Defendants could be forced to choose between a solicitor and barrister for criminal matters under tightened controls on grants by the ACT Legal Aid Commission.
But a peak legal body fears the move is a sign the commission is so underfunded it can no longer perform its vital role representing the territory's most vulnerable people through the court system.
The commission informed the legal fraternity last month that budget pressures meant it had to cut costs. Criminal law grants were identified as a target for savings.
Statements published in legal newsletters explained measures would include restrictions on the briefing of barristers and the provision of a solicitor when counsel had been instructed.

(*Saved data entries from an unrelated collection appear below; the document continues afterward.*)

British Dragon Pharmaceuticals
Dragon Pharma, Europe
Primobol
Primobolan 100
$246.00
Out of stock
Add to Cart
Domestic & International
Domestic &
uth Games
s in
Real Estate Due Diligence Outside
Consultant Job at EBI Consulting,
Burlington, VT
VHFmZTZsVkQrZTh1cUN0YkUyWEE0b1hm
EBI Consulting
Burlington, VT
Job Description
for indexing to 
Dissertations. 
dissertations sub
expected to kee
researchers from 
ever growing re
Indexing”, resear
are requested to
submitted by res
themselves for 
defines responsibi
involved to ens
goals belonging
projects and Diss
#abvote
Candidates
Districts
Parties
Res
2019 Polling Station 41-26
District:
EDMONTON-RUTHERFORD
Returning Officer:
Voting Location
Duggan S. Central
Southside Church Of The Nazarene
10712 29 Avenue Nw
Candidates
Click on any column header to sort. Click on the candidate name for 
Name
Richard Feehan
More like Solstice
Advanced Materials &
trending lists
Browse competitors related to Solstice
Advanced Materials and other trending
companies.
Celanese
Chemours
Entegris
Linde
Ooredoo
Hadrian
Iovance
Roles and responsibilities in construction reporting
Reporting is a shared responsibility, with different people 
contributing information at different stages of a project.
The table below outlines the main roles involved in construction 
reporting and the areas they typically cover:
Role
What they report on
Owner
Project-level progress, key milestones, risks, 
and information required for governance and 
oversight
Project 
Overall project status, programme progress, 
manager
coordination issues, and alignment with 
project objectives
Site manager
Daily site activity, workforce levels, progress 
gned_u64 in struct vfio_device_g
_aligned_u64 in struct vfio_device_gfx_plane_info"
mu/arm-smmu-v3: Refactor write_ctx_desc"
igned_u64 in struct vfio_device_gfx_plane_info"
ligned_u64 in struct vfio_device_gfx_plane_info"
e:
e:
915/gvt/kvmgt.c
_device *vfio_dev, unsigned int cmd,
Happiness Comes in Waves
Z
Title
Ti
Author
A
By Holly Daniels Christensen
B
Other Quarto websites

Legal Aid chief executive John Boersig said solicitors would be replaced by paralegals during trials where appropriate. Dr Boersig insisted the changes would not sacrifice service.
But the ACT Bar Association said both measures had the potential to seriously undermine the administration of justice.
Association president Greg Stretton, SC, said the move was akin to a patient undergoing surgery without the appropriate personnel.
"Likewise, the removal of either solicitor or counsel from serious matters carries significant prejudice for a litigant in relation to matters that may impact on the rest of that person's life and their family's lives," Mr Stretton said.
ACT Law Society president Martin Hockridge said lawyers often did Legal Aid work at a loss and the move could reduce the number of practitioners willing to volunteer their expertise. "The more it gets tightened up, the more firms will look at whether they are in a position to help out by running criminal matters," Mr Hockridge said.
The cost cutting measures come only months after Legal Aid ACT president Michael Peedom used the 2012-13 annual report to warn services would suffer if it could not secure additional funding in the coming years. The commission is co-funded by both the ACT and federal governments.
Commission figures show a 17 per cent fall in the number of grants of legal assistance in the past five years despite the ACT population growing by 10 per cent over the same period.
Dr Boersig said the commission had to make do with its limited resources.
"We get X amount of dollars from the government … and we've got to try and spend it in the most efficient way," Dr Boersig said.
"We're looking inside this organisation first [and asking] where can we make savings?
''Where can we run more efficiently? And we're trying to do that in a variety of ways. What we're after is a percentage change, between a 5 to 8 per cent improvement."
Mr Stretton said the failure to properly fund Legal Aid was unacceptable and undermined the administration of justice.
"It seriously disadvantages those in need and burdens the courts with self-represented litigants," Mr Stretton said.
"This not only prejudices the delivery of a just outcome to the individual, but brings significant inefficiencies to a court system already the subject of well-publicised delays."